The exhibit only includes a couple of her weirder arrangements—-including a rather creepy tableau of pears and gloves set on a plate—-but other works not on display toy with unusual uses for purses and various articles of clothing.
Adding to the unnerving vibe, Braslavsky deftly uses a knife to carve her fruits in absorbing ways—-a cantaloupe divided by a stiletto-like crevice (top), or lemons carefully sliced so many times that they seem to have expanded to twice their natural length (middle).
Still, measured by their oddness quotient, Braslavsky’s works pale compared to Matthew Mann’s. Look past Mann’s thing for dead birds, including one stabbed by a paintbrush (bottom); it’s his landscapes that go beyond surreal to deeply off-kilter. The artist suggests that such works draw from “unmoored spatiality frequently encountered on desktops and smartphones,” though other influences run the gamut from Renaissance still lifes, trompe l’oeil paintings, and traditional Asian art.

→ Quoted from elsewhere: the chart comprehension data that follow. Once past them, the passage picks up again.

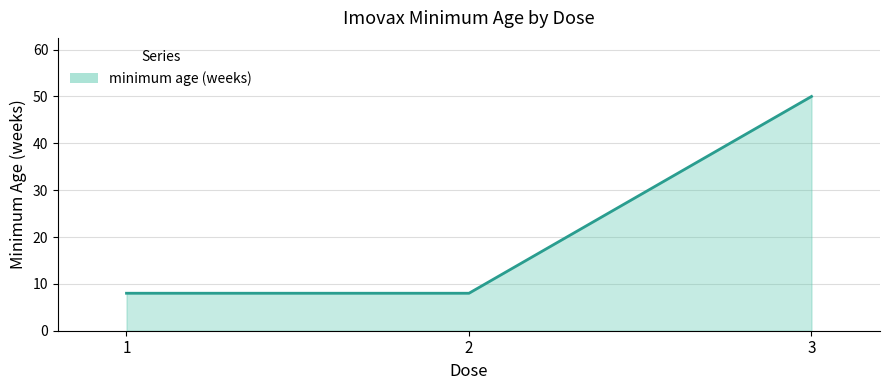

The value at 3 is 35. True or false?

False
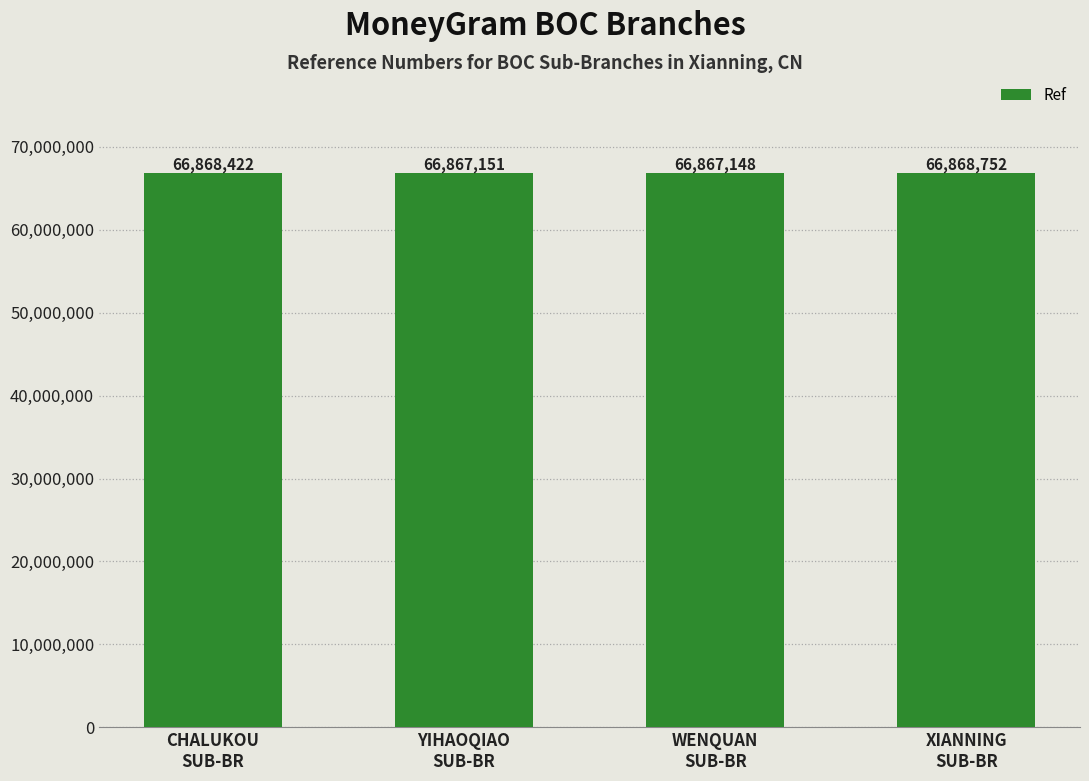

How many bars are there in total?

4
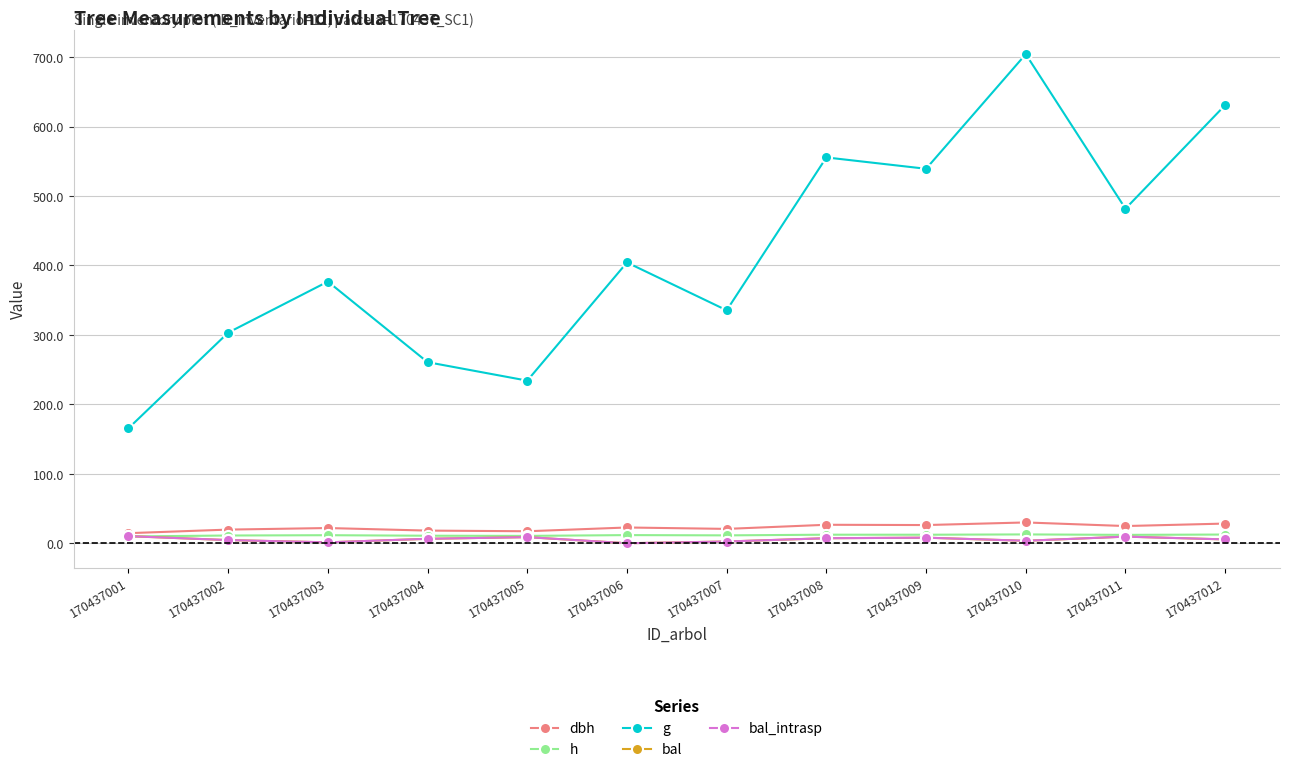

The bal_intrasp series shows 10.1 at 170437004. True or false?

False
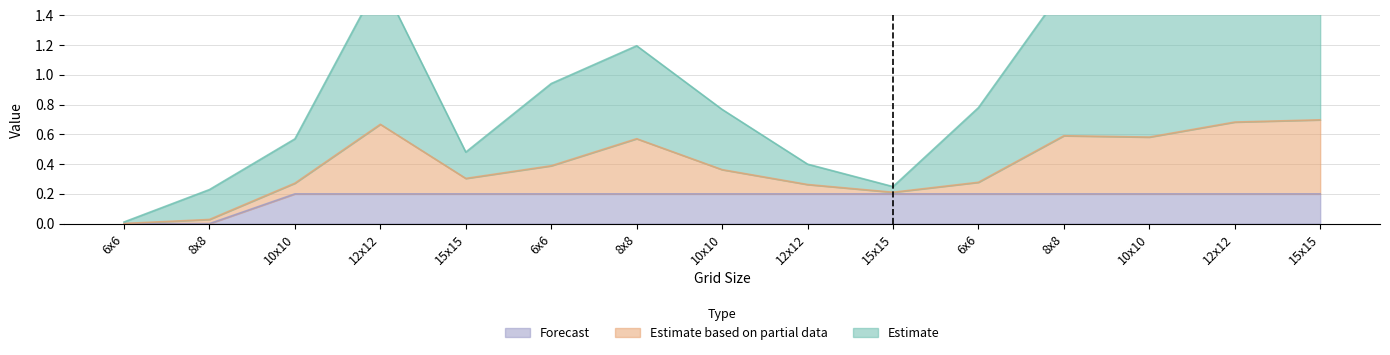

The Forecast series shows 0.2 at 15x15. True or false?

True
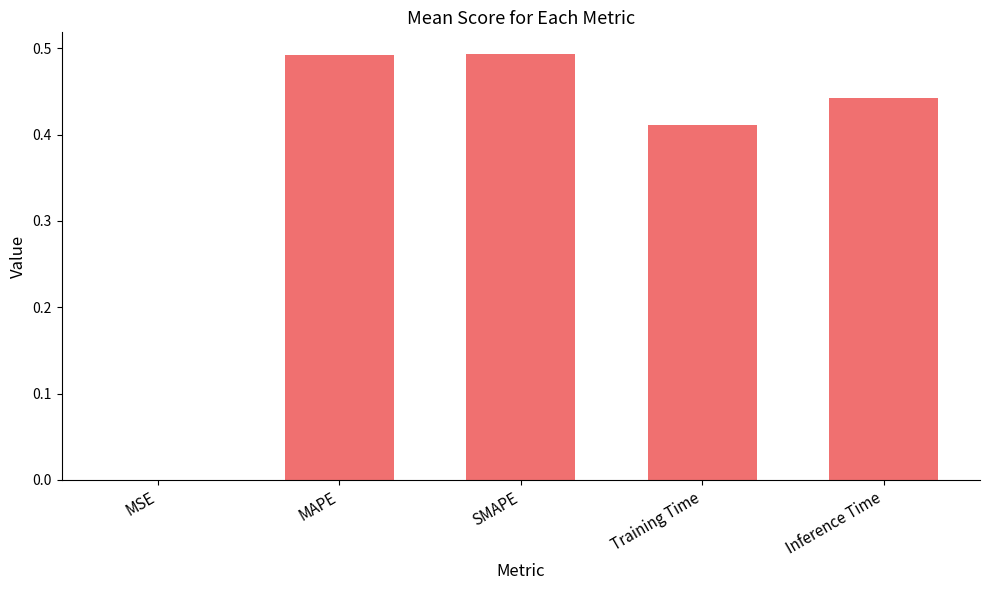

True or false: the data shows 0.0 at MSE.

True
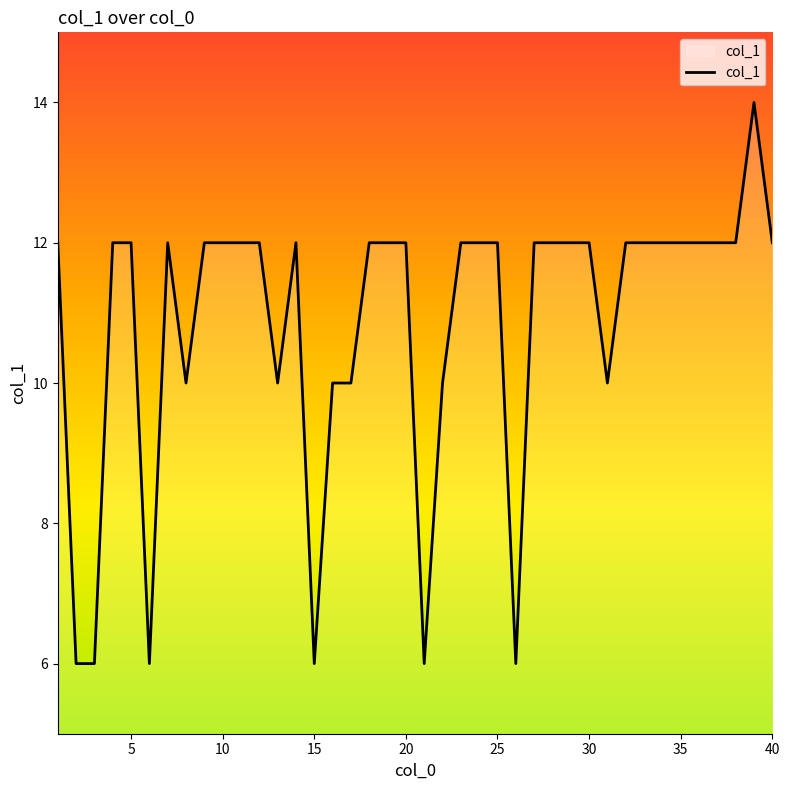

Count the values in the range 10 to 12.

33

“Intervention on Kobayashi Cliff,” for instance, offers a disjointed patchwork of prim garden paths, a rambling cliff, receding fields and a ripped-in-the-time-space-continuum sky reminiscent of Donnie Darko. Indeed, Mann’s skies are the most consistently pleasing of his elements, ranging in color from tequila sunrise to peach-and-coral to deep indigo.